*** Opening of Recorded information ***

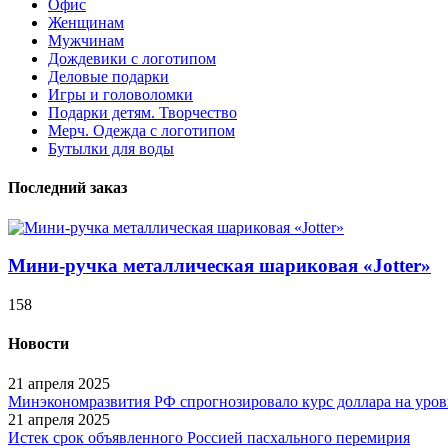
Офис
Женщинам
Мужчинам
Дождевики с логотипом
Деловые подарки
Игры и головоломки
Подарки детям. Творчество
Мерч. Одежда с логотипом
Бутылки для воды
Последний заказ
Мини-ручка металлическая шариковая «Jotter»
158
Новости
21 апреля 2025
Минэкономразвития РФ спрогнозировало курс доллара на уровн
21 апреля 2025
Истек срок объявленного Россией пасхального перемирия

*** Close of Recorded information ***

- **Work instruction**
Write out every line of text in the records above word for word, and leave the pictures out of your answer.

- **Your response**
Офис
Женщинам
Мужчинам
Дождевики с логотипом
Деловые подарки
Игры и головоломки
Подарки детям. Творчество
Мерч. Одежда с логотипом
Бутылки для воды
Последний заказ
Мини-ручка металлическая шариковая «Jotter»
158
Новости
21 апреля 2025
Минэкономразвития РФ спрогнозировало курс доллара на уровн
21 апреля 2025
Истек срок объявленного Россией пасхального перемирия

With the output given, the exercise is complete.